Were you looking at other artists’ work when you were discovering all this?

No, I was still homeless at that point. I was shown some geometric art in my dreams, and so I got up and started making it. And that’s when all that started happening.

How do you choose the media?

I think actually that media just exists in my path, like universe is conspiring for some artwork to be made. So I just find it. In some strange way I feel compelled to get that material for the current project, or the next project, so I pick it up and keep it until the time comes to use it. The material itself does not inspire me; it is intuition that maybe I need this, and maybe it will sit in my studio for years until I use it. It just works its way into my life.

Like the chunks of wood painted with colourful stripes?

Oh, the trees! I love them. Those are called “Glitch” paintings. For me, they are a conversation about nature and technology.

Glitch Painting No. 1, 2016, acrylic on raw lumber; 12″ x 65.”

Do you use technology to make art?

No, I don’t know how to use computers that well.

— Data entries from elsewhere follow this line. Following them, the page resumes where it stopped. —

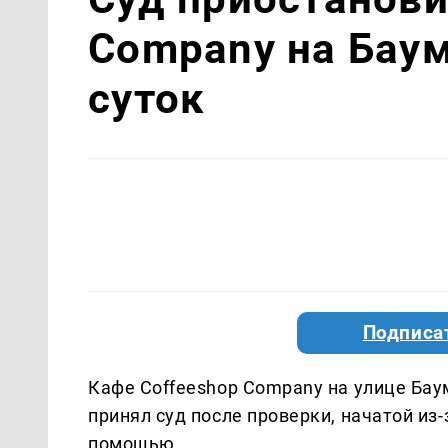
Company на Баум
суток
Подписа
Кафе Coffeeshop Company на улице Баум
принял суд после проверки, начатой из
помощью.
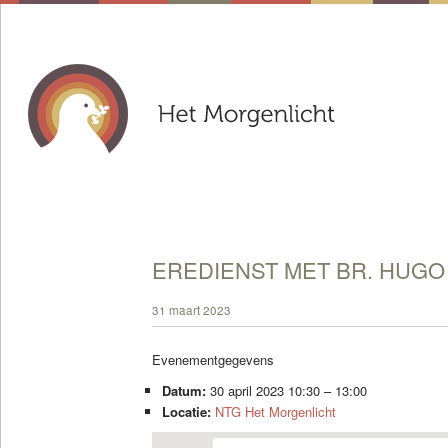
EREDIENST MET BR. HUGO
31 maart 2023
Evenementgegevens
Datum:
30 april 2023 10:30
–
13:00
Locatie:
NTG Het Morgenlicht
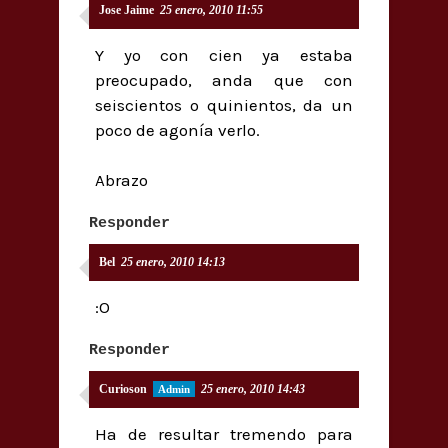
Jose Jaime
25 enero, 2010 11:55
Y yo con cien ya estaba
preocupado, anda que con
seiscientos o quinientos, da un
poco de agonía verlo.
Abrazo
Responder
Bel
25 enero, 2010 14:13
:O
Responder
Curioson
25 enero, 2010 14:43
Ha de resultar tremendo para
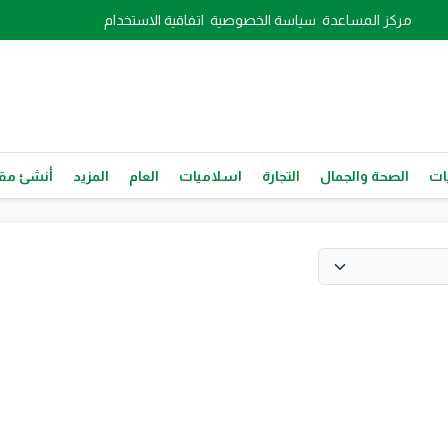
مركز المساعدة
سياسة الخصوصية
اتفاقية الاستخدام
ات
الصحة والجمال
التجارة
اسلاميات
العام
المزيد
أنشئ مقا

I know how to use them, but not that well. Some people have thought in the past that I use computers, but really all I have is my brain.

Do you prefer traditional media then?

I have an open mind, but it’s not about what I want or what I like. It’s about what art wants to exist in the world.

Can we talk about the public art that you’ve made, what were the challenges and rewards there?

Throughout my career, or in the early part of my career, I never wanted to do public art. Especially in Dallas. The city’s Office of Cultural Affairs has all the money for public art, but they they also have a lot of stipulations to proposals. I think that that is the wrong way to have art in the society, in public. They are trying to control art — to control the image of the city with art — and the truth is, you cannot control art. So I never did anything to try to get involved with it even if I had some ideas. And then last year, these people pulled me by the arm to do a public art crosswalk, and I told them, “I don’t want to do it. I only want to make what I want to make, so you have to trust me, or I don’t want to do it, and just don’t call me.” And they said, “No, we trust you, do whatever you want. We trust you.”

So I did it, and then all of a sudden many people, private property owners, are calling me from different cities, and I tell them the same thing, “We don’t need to talk if you want to me to put something you want; if you want to do that, hire a designer.” And people love what I do so far, and it’s snowballing now. Public artwork, on my terms. Because I think I know what is best, and what is best is for art to be free.

Do you think public art is going to be free in Dallas at some point?

For Dallas, I don’t think it will happen until young people start taking over the city seats and positions of power, which may still take some time. If I do something for anyone in Dallas, it’s for a private effort. For instance, West Village is a public area, but it’s private property. It has the developers who can tell me, “We’ll pay you, and you do what you want.” So I like to do public art, but not with the government.

When M.C. Escher and Yayoi Kusama Make a Baby, 2017;
acrylic on cast fiberglass, Urethane resin, 33″ x 22″ x 5.”

It’s not worth getting mixed up in the bureaucracy?

No, not worth it. It makes you too stressed out.

Do you have a favorite audience?

Children. All ages of children, until they start becoming corrupt. In America, people here are kind of mean. Yes, they are dealing with a lot of issues, but the kids — they start becoming negative around the time they’re in high school. I think that art should be a positive experience. So what I’m saying is that most children have open minds still, to engage in beautiful things like artwork, and when they get older they start losing that innocence…

Do you mean that they become cynical?

Yes, cynical. People don’t always realize how to be progressive when they may not even understand what they are experiencing. One of my ideas for artwork, which is mostly true especially with geometric art, is that I want it to be accessible to everybody — which obviously doesn’t happen — but, to all ages. When you have artwork with maybe nudity and distastefulness, a little kid cannot go see that. An artist sees himself in the work, he is free to do anything, but for me personally, I don’t want to alienate children. They are too special.